PROBLEM
Of the entries below, copy only those lines that contain the word "linecap".

(Stored data)
= = = =
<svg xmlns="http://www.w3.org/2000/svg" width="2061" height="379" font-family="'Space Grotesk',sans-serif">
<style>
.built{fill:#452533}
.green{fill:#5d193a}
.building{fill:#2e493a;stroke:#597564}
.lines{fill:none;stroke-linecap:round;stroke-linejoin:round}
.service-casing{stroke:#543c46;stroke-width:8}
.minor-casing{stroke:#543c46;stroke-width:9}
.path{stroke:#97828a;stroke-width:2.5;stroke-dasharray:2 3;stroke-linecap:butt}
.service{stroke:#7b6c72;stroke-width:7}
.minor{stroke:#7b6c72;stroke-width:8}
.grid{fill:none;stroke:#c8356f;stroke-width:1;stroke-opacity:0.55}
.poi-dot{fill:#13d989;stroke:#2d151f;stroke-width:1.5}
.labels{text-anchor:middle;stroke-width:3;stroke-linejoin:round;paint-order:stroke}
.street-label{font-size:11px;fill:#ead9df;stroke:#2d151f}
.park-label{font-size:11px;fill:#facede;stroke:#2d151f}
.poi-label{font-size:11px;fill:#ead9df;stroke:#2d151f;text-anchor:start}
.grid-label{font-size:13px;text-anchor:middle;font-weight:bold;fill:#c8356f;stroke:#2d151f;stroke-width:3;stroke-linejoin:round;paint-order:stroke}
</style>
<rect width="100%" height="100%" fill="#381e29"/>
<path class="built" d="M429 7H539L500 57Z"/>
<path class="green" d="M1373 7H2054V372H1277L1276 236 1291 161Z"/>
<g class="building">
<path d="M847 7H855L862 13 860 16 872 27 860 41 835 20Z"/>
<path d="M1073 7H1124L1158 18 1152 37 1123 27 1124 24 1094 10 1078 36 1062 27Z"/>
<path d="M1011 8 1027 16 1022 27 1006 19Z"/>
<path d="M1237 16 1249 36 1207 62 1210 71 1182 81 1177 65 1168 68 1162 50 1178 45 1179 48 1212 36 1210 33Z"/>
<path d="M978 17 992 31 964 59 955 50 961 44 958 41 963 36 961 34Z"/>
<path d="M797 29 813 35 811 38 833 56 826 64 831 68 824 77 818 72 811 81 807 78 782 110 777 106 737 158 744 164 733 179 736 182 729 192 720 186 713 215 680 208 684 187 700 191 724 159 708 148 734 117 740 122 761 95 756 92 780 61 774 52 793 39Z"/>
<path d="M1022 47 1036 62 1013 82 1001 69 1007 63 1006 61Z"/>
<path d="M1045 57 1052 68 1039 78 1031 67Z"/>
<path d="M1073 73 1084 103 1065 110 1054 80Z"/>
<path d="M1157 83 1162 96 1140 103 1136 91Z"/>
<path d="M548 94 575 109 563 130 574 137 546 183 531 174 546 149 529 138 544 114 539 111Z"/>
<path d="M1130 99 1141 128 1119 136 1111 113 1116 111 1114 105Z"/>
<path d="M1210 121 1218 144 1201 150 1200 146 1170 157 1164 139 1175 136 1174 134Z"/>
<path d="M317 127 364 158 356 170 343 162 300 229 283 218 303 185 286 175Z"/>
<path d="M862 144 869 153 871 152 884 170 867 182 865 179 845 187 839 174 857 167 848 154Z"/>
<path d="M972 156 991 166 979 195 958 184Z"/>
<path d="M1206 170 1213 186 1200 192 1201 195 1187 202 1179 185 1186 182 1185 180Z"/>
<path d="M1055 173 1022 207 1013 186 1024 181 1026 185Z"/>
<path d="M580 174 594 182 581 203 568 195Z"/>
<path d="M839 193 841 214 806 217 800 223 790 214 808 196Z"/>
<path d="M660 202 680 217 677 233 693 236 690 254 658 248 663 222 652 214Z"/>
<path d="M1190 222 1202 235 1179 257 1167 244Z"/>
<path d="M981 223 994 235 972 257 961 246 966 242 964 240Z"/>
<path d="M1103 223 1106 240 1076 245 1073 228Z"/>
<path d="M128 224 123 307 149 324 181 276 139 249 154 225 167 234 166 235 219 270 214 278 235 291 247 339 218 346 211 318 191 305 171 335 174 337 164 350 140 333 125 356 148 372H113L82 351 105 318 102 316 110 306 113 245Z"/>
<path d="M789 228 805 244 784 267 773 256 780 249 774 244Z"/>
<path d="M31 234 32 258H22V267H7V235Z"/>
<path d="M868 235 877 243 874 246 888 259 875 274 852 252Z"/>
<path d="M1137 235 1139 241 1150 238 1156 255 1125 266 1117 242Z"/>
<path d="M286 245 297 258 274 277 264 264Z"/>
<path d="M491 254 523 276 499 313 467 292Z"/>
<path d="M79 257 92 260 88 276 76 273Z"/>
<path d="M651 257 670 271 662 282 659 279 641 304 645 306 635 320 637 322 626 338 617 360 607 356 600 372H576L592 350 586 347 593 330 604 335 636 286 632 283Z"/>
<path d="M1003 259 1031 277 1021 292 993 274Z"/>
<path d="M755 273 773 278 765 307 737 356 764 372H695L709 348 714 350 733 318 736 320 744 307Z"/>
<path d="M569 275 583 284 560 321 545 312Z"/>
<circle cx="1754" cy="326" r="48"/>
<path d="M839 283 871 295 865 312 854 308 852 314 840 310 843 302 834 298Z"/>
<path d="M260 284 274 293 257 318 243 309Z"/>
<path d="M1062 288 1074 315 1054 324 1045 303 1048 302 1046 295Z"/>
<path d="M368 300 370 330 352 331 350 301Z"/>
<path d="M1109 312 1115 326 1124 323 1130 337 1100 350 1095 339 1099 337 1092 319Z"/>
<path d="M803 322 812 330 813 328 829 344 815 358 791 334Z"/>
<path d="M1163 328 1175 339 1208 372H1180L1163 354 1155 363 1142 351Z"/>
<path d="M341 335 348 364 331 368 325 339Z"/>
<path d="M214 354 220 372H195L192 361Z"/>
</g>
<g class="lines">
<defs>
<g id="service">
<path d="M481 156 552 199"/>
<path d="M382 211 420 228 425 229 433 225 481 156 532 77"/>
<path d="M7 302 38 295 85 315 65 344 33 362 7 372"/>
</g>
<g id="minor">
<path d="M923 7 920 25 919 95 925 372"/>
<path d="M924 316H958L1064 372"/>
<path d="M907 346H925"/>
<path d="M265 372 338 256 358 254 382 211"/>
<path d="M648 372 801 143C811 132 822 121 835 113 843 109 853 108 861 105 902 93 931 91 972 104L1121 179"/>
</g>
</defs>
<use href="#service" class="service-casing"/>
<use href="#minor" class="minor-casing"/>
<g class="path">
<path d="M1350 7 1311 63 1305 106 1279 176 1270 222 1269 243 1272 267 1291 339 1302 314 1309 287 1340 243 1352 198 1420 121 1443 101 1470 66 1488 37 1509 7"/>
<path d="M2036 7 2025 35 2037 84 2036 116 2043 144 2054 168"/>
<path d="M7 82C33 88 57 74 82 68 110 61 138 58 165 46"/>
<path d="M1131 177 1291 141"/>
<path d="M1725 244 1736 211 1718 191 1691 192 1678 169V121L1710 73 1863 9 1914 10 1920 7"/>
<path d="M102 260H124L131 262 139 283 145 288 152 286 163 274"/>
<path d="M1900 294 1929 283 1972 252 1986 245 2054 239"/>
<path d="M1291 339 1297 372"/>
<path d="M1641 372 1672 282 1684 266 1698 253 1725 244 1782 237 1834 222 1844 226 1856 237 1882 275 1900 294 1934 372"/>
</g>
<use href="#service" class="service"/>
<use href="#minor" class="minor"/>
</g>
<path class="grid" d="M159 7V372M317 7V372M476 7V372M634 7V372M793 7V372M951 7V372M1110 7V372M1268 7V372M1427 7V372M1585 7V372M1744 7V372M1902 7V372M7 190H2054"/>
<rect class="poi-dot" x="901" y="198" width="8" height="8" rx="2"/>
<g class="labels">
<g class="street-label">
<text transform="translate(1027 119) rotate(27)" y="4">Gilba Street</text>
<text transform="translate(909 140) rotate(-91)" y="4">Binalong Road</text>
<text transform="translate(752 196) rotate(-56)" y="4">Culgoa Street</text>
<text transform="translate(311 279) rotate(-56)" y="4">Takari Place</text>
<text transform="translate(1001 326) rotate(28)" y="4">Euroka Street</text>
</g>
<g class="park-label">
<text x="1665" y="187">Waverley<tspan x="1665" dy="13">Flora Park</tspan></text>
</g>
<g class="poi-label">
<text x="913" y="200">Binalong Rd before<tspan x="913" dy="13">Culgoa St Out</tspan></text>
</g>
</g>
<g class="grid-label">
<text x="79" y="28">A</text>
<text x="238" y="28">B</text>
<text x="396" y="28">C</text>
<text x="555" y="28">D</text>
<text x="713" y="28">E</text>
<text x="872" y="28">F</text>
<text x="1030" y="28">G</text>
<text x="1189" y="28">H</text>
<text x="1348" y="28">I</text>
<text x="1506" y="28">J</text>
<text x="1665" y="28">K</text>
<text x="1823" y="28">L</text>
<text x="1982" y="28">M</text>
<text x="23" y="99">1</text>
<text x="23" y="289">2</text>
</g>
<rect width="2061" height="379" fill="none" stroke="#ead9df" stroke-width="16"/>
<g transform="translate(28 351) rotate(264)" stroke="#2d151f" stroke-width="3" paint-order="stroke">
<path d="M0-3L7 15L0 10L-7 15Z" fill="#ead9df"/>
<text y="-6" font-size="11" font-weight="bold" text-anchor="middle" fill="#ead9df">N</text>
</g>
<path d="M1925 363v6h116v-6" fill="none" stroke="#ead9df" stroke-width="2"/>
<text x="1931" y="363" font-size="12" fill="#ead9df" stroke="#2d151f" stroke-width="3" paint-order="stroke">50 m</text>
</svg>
= = = =
EXERCISE OUTPUT
.lines{fill:none;stroke-linecap:round;stroke-linejoin:round}
.path{stroke:#97828a;stroke-width:2.5;stroke-dasharray:2 3;stroke-linecap:butt}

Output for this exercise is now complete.